Elka i Tomasz już od dłuższego czasu mają się ku sobie. Przyjaciel Elki ma jednak narzeczoną, która jest chorobliwie zazdrosna o Singielkę. Nie da się jednak ukryć, że związek Tomasza wisi na włosku. Sylwia, zaczyna być coraz bardziej zaborcza i podejrzliwa, a Tomasz nie potrafi powiedzieć jej, że czuje się w tym związku jak w złotej klatce.
Relacja między Tomaszem a Sylwią nie jest idealna. Nie są, że się tak wyrażę, połówkami tego samego owocu, to raczej dwa różne owoce, które próbują do siebie pasować trochę na siłę. - powiedział w rozmowie z Telemagazyn.pl, Mateusz Janicki.
To owocowe połączenie sprawdza się dużo lepiej w przypadku relacji Tomasza z Elką. Przyjaciele świetnie się dogadują i uwielbiają ze sobą współpracować. Elka zawsze może liczyć na jego wsparcie i wydaje się, że Singielka powoli uświadamia sobie, że zależy jej na Tomaszu! Czy jest jednak szansa, by chemia między nimi przerodziła się w coś więcej?

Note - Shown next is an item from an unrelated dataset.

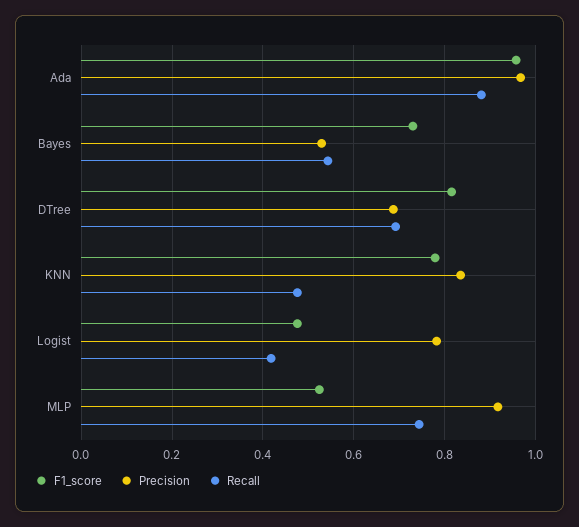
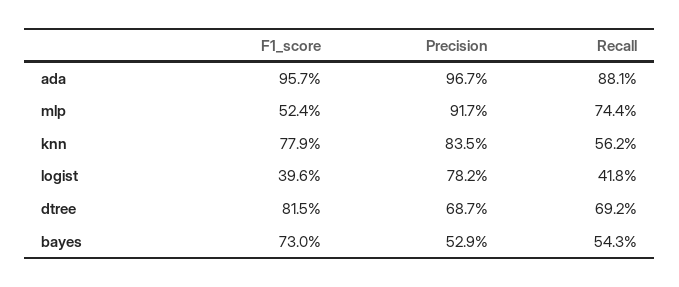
Recall, KNN: 0.48 -> 0.562
F1_score, Logist: 0.48 -> 0.396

W przypadku tej dwójki wydaje się że "owoc" jest ten sam. Mam nadzieję że prędzej czy później któreś z nich zda sobie z tego sprawę. A czy tak się stanie, widzowie przekonają się w kolejnych odcinkach...Wydaje mi się, że byłoby wielką szkodą, gdyby ta relacja nie przerodziła się w coś więcej. - zdradził nam Mateusz Janicki.